Dr. Wansink is called a "food psychologist." From his lab at Cornell University, he conducts experiments into the factors that lead us to eat what we eat. And you'd think that we eat what we eat because it tastes good, right? Wrong!
In some of his crazy experiments, Dr. Wansink has uncovered the many misguided reasons we eat. Among them are these:
- The size and shape of a bowl can almost double the amount of food you eat.
- Restaurants can get you to eat more by describing their menu items with adjectives.
- You will eat more candy if you throw away the wrappers as you go along than if you let the wrappers pile up.
- If you have bread served with dipping oil rather than with butter, you'll consume less bread but more calories.
- Grocery store signs that read 3-for-$3 rather than $1/each can more than double our purchases.

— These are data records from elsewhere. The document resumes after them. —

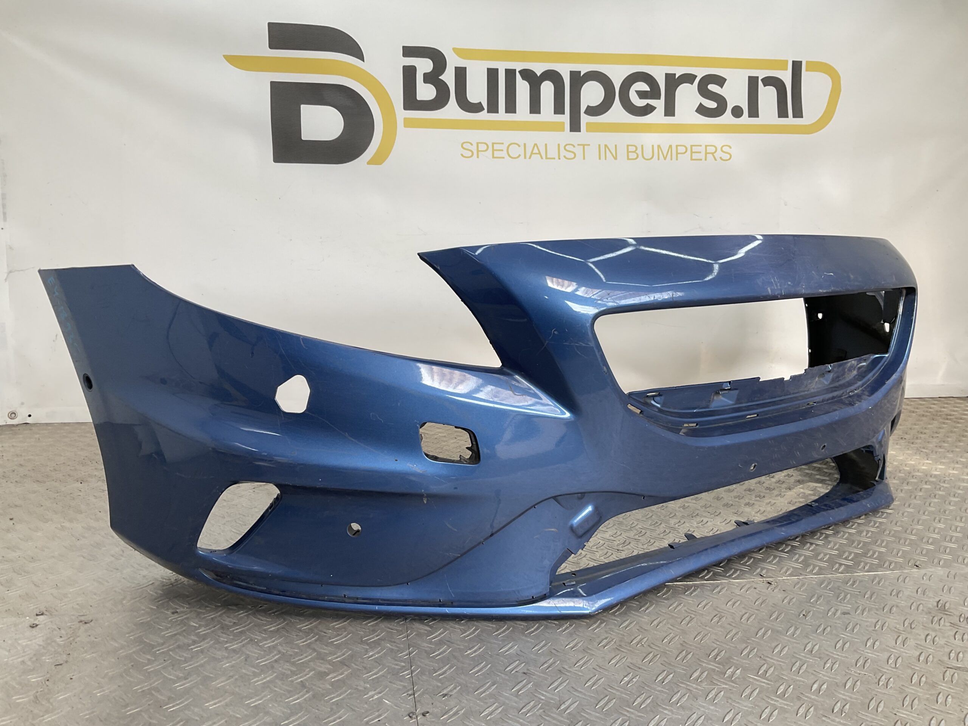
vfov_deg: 48.2
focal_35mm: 29
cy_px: 363
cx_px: 484
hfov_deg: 61.7
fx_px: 811
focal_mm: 3
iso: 16
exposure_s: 1/208
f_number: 1.8
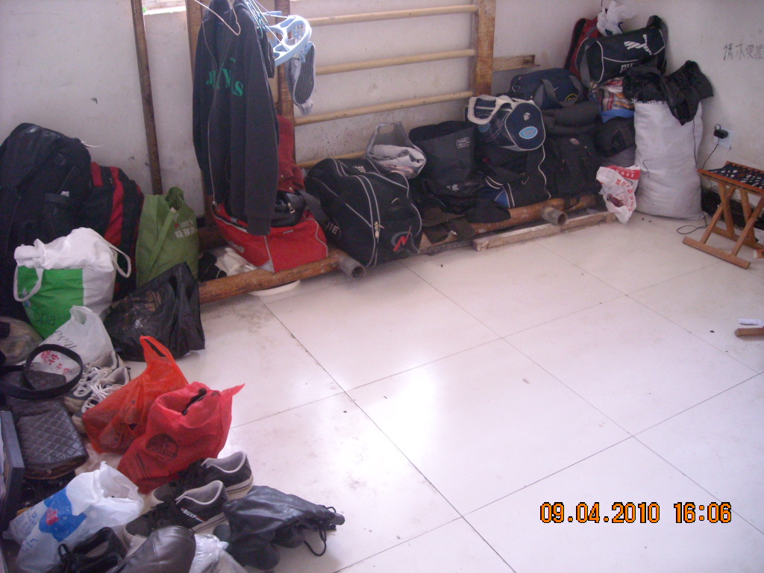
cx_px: 382
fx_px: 772
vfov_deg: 40.7
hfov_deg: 52.6
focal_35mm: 35
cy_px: 286
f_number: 2.8
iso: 400
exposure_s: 1/45
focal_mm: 5.7
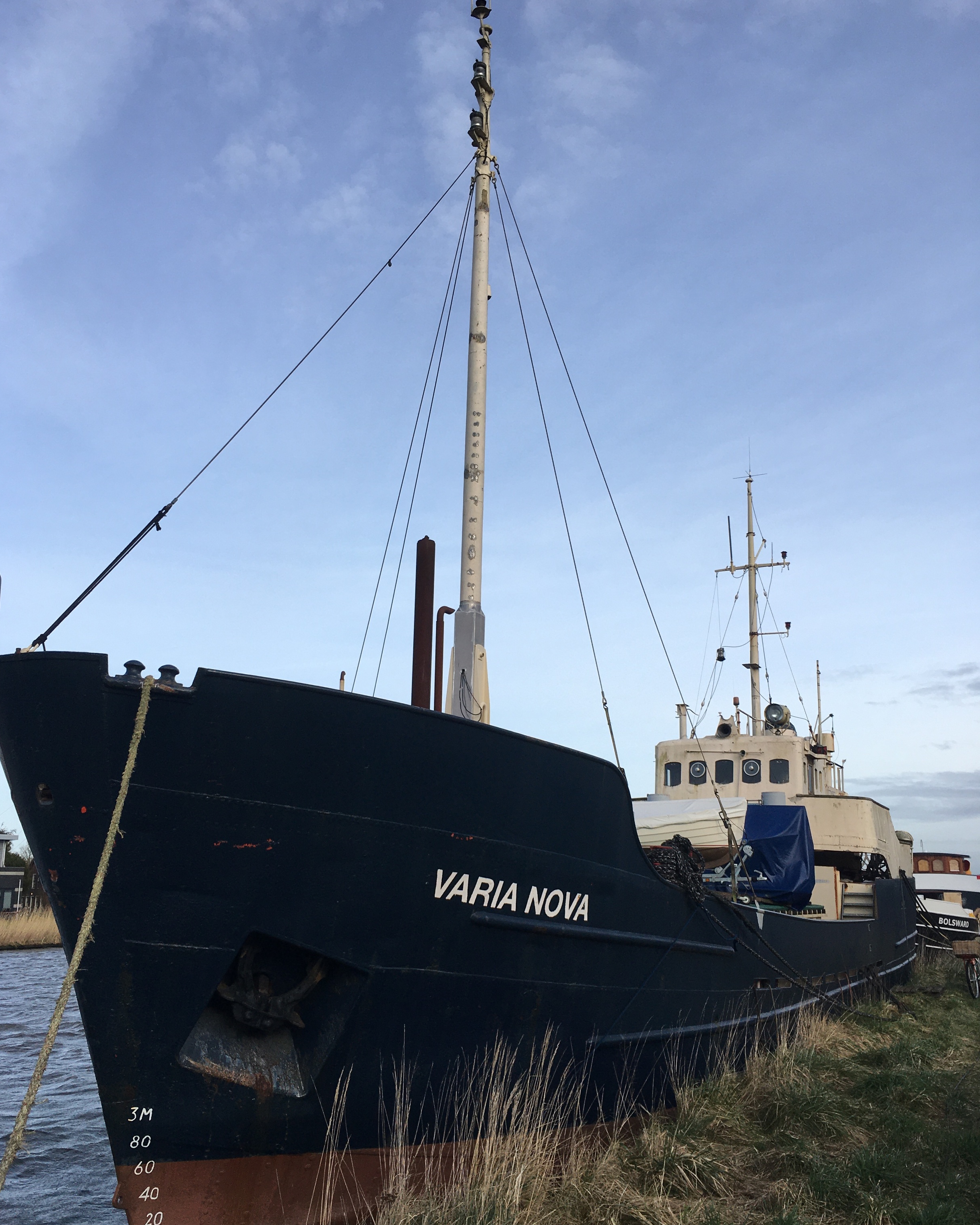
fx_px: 1124
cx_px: 479
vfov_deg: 57.2
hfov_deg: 47.1
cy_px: 638
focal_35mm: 31
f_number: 2.2
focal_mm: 4.15
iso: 25
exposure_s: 1/1115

These are just a few of the fascinating facts Dr. Wansink has confirmed with his research. How can you apply this information to your food consumption? "By encouraging healthy, mindful eating, we can decrease obesity," Wansink says. "A keen awareness of all these hidden persuaders is an important step in controlling the amount and quality of food you eat."
For me, "mindful eating" means this:
I will not eat straight from a package. If I want some crackers, I'll put some on a plate.
I will not eat something just because it's there. Most chocolate made in the U.S. tastes like wax. I've stopped eating my son's leftover Halloween candy. If I want chocolate, I'll eat just a little bit of really good chocolate.
I absolutely do not shop when I'm hungry. The temptations are just too overwhelming. I'll have a small, healthy snack before I go, even if I'm in a hurry.
If I eat while watching TV, I choose the snack beforehand and set it out on the coffee table. No trips to the kitchen during a show!
How about you? What does "mindful eating" mean for you?